Primary English - Living by the word

If children enjoy reading it can boost results across all subjects, says Rae Cairns
7th November 2008, 12:00am
Rae Cairns


Primary English - Living by the word

As teachers, the value of reading is often taken for granted, but it is easy to underestimate the significant power that children's enjoyment of reading has to influence more effective learning across all areas of the curriculum. Where I teach, staff and parents are proud that standards of reading are generally good. But recent research shows that although reading standards in Britain are high, enjoyment of reading is not.

Enhancing children's enjoyment of reading as a way of raising their achievement in the classroom is the central idea of a Centre for Literacy in Primary Education (CLPE) course called The Power of Reading. It inspired me to find new ways to make reading enjoyable. It encouraged teachers to use a range of books, established titles and those more recently published, as the source of a creative curriculum.
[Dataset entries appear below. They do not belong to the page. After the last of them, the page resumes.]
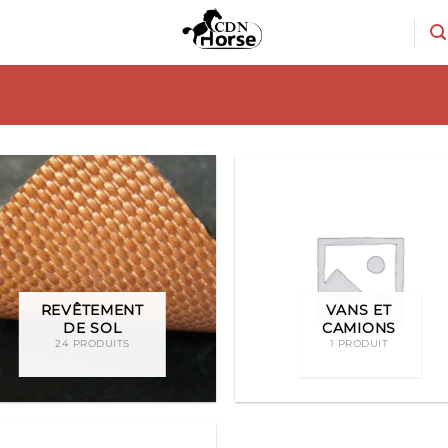
REVÊTEMENT
VANS ET
DE SOL
CAMIONS
24 PRODUITS
1 PRODUIT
The children in my class responded immediately and with great enthusiasm. I used the selected quality texts and explored these through literacy, drama, art and music, using a range of approaches and techniques.

One book used as a stimulus with my Year 3 class was Gregory Cool by Caroline Binch. The book is set on the island of Tobago in the Caribbean - and it wasn't long before the children asked more about the island and what life is like for the people who live there. The children researched information about Tobago and made leaflets about the island.

On the spur of the moment, I decided to send some of the children's work to the Trinidad and Tobago tourist office, hoping for some further information about Tobago in return.

We got much more than we bargained for. A delegation from the islands of Trinidad and Tobago was due to visit Britain, and after seeing their work, they wanted to present the children with gifts to thank them for the interest in their country. The delegation arrived, a party of nine, including a world-renowned steel drum player and a jazz singer from the islands. Assembly that day was a memorable affair across the school with readings, songs, music and poetry inspired by Tobago and its people.

The trial inspired by The Power of Reading course was so successful, including better results, that the staff decided to use it as a basis for a whole-school creative curriculum. We selected quality texts for each year group and then looked at linking them up with other curriculum areas, including history, geography and science.

Our curriculum ensures that if the text naturally leads the class in a different direction, then teachers feel free and confident enough to follow it. We are also aware that some subjects do need to be taught separately to ensure full curriculum coverage, and these have been incorporated into our plans.

Already this year the children have begun work through the new creative curriculum, taking books as their inspiration. Classes have demonstrated their work to the rest of the school through assemblies that have inspired the rest to embrace the new way of working.

Here's to children and teachers enjoying books while learning, and finding true enjoyment in reading that will stay with them for the rest of their lives.

Rae Cairns is English curriculum leader at Bickley Primary School in Bromley, Kent


- Using quality texts is essential.

- Support from senior management is key.

- Plan carefully - but respond flexibly to the children's interests and ideas.

- Use quality picture stories with all children including younger pupils.

- Be creative about linking the children's work with businesses outside school.